Cerpen Nasehat untuk Anakku
Motinggo Busye

            Ketika engkau sudah bisa membaca nasehat ini, anakku, tentu keadaan dunia sudah banyak berubah. Mungkin engkau pada saat itu telah menjadi salah seorang calon penerbang ruang angkasa, dan tambang emas telah digali oleh orang Lampung, dan di dusun-dusun telah berkilauan lampu-lampu listrik dari neon, dan Irian Barat telah menjadi hak milik Indonesia. Pada waktu engkau membaca nasehatku ini, anakku, mungkin engkau tidak perlu lagi menunggu bis sampai tiga jam di Salemba, jalan dimana ayahmu dulu pernah menanti bis sampai tiga jam lebih di hujan dan di panas.
            Waktu itu ayahmu sangat lapar sekali, dan hari telah jam dua siang. Pagi harinya ayahmu belum sarapan, sebab keuangan tidak mengizinkan untuk makan tiga kali satu hari dan harga beras waktu itu dua puluh lima ribu satu kilo. Kau bayangkan, anakku, bis pertama muncul dalam keadaan penuh sesak, bis kedua yang datang kemudian juga penuh sesak sehingga orang-orang di dalam bis itu seperti ikan pepesan layaknya. Bis ketiga datang, yang terlambat setengah jam dari semestinya, karena lalu lintas terganggu oleh kecelakaan yang berhimpit kecelakaan. Menurut kabar ada seorang anak sekolah rakyat ditabrak oleh truk. Kemudian lalu lintas yang terganggu itu terganggu lagi oleh beberapa buah oto pemadam kebakaran lewat yang bunyinya meratap-ratap di jalan raya. Dan karena ratapannya itu, bis-bis, becak-becak, yang ditarik manusia dan mobil-mobil pembesar pun diharuskan berhenti lebih dulu. Ayah memaafkan hal itu, sebab pada waktu itu tiap-tiap orang haruslah memiliki kesabaran dan maaf atas segala kejadian yang menimpa atau tidak menimpa dirinya namun menimpa kepala orang lain.

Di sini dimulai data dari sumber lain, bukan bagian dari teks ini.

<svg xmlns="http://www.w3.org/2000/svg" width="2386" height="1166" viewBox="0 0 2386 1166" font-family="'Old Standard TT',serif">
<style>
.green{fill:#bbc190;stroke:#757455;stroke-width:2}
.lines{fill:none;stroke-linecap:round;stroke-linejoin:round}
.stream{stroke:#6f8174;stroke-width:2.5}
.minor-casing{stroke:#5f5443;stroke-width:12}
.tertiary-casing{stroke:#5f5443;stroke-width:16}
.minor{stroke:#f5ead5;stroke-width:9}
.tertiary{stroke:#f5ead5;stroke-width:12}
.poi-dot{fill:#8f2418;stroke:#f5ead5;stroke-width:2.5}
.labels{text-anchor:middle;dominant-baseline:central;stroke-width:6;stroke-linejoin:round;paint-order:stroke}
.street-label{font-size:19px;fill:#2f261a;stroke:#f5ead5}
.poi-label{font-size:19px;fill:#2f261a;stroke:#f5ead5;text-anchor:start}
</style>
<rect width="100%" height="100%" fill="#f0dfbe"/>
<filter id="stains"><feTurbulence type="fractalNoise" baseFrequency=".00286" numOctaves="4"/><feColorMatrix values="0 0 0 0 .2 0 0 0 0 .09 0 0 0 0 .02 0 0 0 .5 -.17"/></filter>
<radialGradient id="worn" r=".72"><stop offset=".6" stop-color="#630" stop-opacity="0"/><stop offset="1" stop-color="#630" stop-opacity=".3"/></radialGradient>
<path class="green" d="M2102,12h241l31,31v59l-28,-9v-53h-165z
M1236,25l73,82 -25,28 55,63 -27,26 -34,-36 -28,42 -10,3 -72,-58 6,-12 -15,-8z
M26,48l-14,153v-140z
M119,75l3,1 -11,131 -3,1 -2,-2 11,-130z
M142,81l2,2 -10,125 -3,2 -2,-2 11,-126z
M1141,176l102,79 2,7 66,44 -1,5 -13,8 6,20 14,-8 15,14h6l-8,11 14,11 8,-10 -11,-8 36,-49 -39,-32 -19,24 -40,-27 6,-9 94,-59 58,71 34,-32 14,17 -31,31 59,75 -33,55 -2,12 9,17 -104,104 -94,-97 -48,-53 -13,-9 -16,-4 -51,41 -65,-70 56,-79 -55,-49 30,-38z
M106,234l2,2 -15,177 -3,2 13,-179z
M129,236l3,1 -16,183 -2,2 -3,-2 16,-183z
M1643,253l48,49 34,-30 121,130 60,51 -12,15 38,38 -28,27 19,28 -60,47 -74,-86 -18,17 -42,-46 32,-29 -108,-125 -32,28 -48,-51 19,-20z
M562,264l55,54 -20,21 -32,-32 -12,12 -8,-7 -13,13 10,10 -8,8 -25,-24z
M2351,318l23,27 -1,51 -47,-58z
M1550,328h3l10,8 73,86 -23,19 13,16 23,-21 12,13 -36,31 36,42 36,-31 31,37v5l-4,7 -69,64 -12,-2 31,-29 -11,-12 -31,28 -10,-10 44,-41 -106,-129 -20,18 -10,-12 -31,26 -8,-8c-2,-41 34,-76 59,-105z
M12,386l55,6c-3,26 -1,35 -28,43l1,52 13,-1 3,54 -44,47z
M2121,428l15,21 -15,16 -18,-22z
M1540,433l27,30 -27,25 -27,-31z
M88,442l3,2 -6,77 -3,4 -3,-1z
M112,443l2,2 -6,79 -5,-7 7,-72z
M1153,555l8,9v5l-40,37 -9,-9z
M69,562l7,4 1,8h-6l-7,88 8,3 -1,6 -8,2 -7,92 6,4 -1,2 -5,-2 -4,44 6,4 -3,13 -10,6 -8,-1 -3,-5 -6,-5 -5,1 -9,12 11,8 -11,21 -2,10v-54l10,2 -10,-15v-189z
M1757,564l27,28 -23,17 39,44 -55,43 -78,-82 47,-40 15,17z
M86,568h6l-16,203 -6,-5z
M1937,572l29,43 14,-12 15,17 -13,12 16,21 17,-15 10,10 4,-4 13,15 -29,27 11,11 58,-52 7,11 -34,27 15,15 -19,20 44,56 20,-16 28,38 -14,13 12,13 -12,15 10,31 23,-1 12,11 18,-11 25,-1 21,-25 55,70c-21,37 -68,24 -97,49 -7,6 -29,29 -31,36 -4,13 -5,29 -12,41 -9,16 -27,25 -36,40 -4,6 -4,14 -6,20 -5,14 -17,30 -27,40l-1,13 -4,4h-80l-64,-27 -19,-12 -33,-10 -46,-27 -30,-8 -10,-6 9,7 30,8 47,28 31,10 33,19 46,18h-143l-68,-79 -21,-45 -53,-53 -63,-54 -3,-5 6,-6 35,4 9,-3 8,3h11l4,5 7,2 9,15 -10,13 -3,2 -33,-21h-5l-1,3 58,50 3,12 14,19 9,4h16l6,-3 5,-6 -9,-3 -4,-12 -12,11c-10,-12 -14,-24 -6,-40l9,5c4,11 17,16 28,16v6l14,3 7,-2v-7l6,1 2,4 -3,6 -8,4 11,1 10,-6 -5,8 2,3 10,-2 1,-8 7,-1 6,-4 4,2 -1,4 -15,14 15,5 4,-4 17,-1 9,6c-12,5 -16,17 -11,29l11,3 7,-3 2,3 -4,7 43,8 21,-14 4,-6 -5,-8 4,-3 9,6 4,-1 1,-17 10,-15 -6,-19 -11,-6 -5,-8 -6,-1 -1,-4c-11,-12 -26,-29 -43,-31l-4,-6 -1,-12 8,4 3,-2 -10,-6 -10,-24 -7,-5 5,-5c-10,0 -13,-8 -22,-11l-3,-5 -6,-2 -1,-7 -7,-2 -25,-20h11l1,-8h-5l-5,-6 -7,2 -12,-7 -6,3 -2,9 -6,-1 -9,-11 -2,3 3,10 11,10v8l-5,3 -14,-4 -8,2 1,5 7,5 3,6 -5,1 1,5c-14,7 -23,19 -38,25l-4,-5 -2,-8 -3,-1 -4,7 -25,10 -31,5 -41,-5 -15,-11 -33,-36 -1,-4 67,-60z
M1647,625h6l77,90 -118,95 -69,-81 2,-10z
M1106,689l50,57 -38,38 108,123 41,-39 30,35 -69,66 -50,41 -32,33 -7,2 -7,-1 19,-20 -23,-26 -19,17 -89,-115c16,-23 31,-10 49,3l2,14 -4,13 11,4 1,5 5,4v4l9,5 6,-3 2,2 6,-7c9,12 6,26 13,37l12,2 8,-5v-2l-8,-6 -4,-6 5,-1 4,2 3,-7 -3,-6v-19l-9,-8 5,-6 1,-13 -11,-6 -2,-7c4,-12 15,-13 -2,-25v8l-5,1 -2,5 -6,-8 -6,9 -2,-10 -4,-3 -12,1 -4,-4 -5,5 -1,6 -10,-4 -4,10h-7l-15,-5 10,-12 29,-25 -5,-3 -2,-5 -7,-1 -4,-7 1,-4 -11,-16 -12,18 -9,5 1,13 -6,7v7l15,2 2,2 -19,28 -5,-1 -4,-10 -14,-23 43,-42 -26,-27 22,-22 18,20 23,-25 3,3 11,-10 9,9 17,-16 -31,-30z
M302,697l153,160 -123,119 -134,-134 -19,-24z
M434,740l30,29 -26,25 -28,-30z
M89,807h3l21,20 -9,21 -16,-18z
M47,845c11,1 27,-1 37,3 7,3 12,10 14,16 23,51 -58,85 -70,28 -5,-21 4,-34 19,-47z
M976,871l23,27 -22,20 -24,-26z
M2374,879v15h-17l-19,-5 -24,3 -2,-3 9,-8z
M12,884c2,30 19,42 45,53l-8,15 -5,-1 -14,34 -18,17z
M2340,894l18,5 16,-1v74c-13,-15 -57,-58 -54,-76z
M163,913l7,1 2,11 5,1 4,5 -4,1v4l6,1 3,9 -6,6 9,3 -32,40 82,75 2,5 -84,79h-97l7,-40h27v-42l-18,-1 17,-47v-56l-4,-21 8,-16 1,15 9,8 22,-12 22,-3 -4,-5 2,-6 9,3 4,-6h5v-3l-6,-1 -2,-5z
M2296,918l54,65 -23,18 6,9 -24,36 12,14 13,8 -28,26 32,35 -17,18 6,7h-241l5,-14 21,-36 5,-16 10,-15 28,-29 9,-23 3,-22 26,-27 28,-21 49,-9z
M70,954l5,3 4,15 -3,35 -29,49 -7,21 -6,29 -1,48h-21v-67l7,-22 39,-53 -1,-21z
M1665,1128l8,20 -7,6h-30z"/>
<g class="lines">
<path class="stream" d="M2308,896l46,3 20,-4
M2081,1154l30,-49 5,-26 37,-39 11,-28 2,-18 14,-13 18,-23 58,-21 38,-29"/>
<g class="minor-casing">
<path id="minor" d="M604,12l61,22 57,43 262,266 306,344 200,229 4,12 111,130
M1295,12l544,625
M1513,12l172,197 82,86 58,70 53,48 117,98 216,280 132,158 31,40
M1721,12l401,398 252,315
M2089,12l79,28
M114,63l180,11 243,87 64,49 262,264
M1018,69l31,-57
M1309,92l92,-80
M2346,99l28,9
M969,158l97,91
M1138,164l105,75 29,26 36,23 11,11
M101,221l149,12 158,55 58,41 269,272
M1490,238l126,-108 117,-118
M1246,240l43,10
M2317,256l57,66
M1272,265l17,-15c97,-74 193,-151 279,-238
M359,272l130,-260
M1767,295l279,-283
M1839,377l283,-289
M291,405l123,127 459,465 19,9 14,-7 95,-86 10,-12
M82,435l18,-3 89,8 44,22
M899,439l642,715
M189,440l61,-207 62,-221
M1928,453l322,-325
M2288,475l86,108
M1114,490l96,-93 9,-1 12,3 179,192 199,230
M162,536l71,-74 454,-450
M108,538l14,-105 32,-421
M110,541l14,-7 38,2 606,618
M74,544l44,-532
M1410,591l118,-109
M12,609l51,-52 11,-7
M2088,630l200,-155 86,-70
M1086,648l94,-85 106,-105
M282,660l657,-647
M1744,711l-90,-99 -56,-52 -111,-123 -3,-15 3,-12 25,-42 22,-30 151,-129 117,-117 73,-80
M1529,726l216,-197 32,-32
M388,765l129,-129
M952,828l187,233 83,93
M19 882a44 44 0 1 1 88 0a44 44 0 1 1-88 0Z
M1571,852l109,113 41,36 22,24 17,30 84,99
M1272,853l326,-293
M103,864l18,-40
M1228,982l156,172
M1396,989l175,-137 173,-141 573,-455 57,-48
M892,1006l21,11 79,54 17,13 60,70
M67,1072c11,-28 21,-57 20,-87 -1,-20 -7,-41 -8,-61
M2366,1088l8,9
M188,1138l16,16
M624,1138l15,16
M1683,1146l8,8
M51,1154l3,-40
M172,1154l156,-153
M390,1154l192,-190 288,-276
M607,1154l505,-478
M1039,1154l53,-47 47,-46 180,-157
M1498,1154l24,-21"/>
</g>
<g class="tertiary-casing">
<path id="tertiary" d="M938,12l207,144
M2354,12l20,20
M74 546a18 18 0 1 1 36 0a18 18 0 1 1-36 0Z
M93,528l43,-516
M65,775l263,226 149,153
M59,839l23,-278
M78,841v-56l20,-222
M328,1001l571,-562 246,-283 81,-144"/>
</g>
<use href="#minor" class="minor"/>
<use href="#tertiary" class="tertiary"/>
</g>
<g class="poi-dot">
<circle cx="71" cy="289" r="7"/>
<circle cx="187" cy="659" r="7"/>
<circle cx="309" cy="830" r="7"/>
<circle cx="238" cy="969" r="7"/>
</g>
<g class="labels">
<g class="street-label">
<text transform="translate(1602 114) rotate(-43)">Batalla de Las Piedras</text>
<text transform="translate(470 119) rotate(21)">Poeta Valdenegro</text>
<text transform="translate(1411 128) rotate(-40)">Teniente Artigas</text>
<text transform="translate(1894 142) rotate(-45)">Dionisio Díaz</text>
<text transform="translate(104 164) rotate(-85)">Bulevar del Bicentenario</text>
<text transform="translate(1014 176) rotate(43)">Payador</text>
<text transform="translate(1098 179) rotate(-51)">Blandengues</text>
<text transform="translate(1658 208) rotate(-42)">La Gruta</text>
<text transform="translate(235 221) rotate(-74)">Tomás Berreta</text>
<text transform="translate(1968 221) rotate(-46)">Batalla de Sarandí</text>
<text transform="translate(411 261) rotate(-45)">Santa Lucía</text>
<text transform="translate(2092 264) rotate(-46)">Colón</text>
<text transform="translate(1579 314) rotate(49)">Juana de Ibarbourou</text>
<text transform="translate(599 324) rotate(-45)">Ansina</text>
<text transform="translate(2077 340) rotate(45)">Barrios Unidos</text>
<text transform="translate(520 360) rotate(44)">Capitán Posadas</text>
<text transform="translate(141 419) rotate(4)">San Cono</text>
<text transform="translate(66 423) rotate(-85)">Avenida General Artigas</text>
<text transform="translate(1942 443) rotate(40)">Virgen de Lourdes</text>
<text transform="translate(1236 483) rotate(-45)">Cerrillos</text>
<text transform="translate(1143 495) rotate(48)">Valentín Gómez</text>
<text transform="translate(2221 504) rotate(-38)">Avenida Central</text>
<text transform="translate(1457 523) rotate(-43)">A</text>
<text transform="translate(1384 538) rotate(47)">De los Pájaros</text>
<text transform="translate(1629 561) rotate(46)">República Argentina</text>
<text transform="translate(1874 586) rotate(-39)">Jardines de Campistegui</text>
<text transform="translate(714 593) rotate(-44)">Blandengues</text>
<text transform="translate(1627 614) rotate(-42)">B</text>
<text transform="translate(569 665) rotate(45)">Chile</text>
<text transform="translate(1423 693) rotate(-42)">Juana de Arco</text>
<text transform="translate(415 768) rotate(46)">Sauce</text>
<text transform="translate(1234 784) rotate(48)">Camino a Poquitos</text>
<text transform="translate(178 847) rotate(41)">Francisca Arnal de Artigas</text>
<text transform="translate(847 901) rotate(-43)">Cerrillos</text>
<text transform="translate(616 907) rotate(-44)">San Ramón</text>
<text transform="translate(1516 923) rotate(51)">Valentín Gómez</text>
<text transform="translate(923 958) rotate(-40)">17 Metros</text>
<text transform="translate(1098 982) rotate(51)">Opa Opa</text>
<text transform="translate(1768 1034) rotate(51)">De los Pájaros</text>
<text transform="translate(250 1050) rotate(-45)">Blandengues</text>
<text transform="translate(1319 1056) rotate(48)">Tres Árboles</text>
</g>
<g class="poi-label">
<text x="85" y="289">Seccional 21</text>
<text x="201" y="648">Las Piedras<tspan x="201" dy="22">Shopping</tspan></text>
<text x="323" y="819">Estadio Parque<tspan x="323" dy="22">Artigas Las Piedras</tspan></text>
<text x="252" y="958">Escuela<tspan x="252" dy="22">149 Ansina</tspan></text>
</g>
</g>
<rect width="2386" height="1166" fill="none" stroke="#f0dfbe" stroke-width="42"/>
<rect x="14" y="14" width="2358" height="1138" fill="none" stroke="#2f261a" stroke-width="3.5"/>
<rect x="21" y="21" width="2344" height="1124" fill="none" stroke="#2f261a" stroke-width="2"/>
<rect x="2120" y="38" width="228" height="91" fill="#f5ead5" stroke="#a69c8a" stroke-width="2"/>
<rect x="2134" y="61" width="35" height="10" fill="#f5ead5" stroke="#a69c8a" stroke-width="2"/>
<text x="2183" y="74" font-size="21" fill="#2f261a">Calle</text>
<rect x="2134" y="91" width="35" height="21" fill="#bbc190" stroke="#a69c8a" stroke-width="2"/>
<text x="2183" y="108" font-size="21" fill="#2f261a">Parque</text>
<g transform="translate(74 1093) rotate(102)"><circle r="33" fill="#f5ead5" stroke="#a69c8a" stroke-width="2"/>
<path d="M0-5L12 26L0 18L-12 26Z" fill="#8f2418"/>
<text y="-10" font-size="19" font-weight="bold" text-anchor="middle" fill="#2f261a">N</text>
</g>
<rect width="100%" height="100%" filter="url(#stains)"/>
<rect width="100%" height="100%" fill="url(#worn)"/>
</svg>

            Tentu pada masa engkau membaca nasehatku ini, anakku, jalan-jalan sudah tak sempit lagi, bis-bis rakyat tentu sudah banyak, becak-becak pun Ayah kira sudah tak ditarik manusia lagi. Dan mungkin pula, tiap-tiap orang tidak perlu naik becak atau bis, tiap-tiap keluarga sudah punya mobil sendiri sebab tambang emas dan tambang-tambang lainnya sudah membikin makmur bangsamu.
            Pada hari ini, anakku, yaitu pada waktu ayahmu membikin nasehat ini, adalah suatu hari yang mulia buat diriku, karena pada hari inilah Ayah sempat merayakan ulang tahun yang kedua puluh lima.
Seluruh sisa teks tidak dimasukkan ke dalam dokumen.